Tuesday, October 3, 2017

Book #100: The Brothers Karamazov by Fyodor Dostoevsky

First, a quick summary of this classic: there are three brothers and sons of Fyodor Karamazov, Dmitri, Ivan, and Alexei. Fyodor is the world's worst parent and a pretty horrible person, and everyone knows it. The three (motherless) brothers have grown up thanks to servants taking care of them and other people basically raising them to adulthood. However, they're all grown now, and have all returned to their home town where their father is for short stays, and are becoming reacquainted with him and with each other. There's a lot of deep discussions about right and wrong, about their Karamazovian natures, etc. Then Fyodor is murdered and Dmitri is the immediate suspect, and the second half of the novel is describing the arrest and the trial and the aftermath of the accused patricide.

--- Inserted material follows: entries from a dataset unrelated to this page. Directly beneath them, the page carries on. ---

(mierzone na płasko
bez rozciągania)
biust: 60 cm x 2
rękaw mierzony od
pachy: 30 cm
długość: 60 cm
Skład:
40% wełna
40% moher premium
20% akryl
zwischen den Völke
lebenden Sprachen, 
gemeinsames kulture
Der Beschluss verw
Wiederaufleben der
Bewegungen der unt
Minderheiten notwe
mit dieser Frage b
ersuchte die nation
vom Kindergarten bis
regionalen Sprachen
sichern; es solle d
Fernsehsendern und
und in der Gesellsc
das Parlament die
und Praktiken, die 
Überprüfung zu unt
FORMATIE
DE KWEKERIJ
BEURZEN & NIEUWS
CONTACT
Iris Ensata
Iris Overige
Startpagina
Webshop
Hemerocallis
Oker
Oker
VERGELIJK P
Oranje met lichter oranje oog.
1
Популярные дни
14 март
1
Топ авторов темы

This book took me a LONG time to read. This is one of those books that is the equivalent of five other books--because of its length, but also because of the difficulty of reading it. It was about 775 pages long, so much shorter than War and Peace or Anna Karenina (the two books I keep comparing it to, since they're both long Russian classics I've read as well), but it felt longer than those because it was heavy. All the summaries and reviews I read of this book talk about how it is a "philosophical treatise on morality" and "a passionate philosophical novel set in 19th century Russia, that enters deeply into the ethical debates of God, free will, and morality." This basically translates to whole chapters being long, LONG monologues from different characters without there being even normal paragraph breaks. Ten whole pages will go by with no dialogue and hardly any new paragraphs--which makes for slow, slow reading. I was determined not to skim and skip things (which happens automatically for me sometimes, when faced with entire pages with no distinguishing breaks), so I moved much slower than I usually do. Add in the fact that it's heavy stuff, talking about our agency and what is right and wrong and debating the existence of God and Christianity--and that makes it even slower. Additionally, the plot was difficult to stay engaged with, and many of the characters (other than Alyosha) were not sympathetic. However, it was easier to follow which character was which and not get confused about who was who, which was nice.

I don't say all of that to say that I didn't like the book. I did, but not as much as War and Peace or AK. I wish I had read this with a class where I could have discussed it and gotten some insight into why things were significant. I read the Sparknotes for each section of the book as I was going, and that helped a lot to give me insight into things that I missed the importance of as I was slogging along through the book. The philosophical elements that I enjoyed thinking about was how much of an effect our natures have on our actions (everyone was always talking about their "Karamazovian natures") and Ivan and Alyosha's disagreements about right and wrong. Ivan believed that if there's no God, there's no afterlife, and everything is permitted and nothing is wrong. This belief, which he talked about a lot and discussed with many people, blows up in his face and ends up driving him insane when the repercussions of it strike him finally. Alyosha was my favorite character, and obviously Dostoevsky's as well--he was angelic and beloved by all and always trying to do good for everyone. I didn't quite understand the need for the character of Father Zosima, the elder at the monastery who was Alyosha's mentor in his attempt to become a monk, and I thought it was super weird how an entire section, out of nowhere, was dedicated to his life story and his beliefs about everyone being responsible for everyone else's actions (I get that it was supposed to be in response to Ivan's atheism, but it seemed super weird). I kept thinking, "This would NEVER be allowed in a book being published today."

All in all, I am glad I read this. I have had this book on my shelf for YEARS and YEARS--I bought a secondhand copy while I was at NCSU, so at least six years ago--and I've always felt lame that I've never gotten around to reading it. I'm trying to work through the books on my shelves that I haven't read yet, and this was a major one. I don't honestly know if I'll want to read it again, though. It really dragged for me, and I don't know if the interesting insights were worth all the pages of blabber it took to get them.

But hey--book 100!!!!!!!!!!!!!!!!!!!!!!!!!!!!! CHECK ME OUT!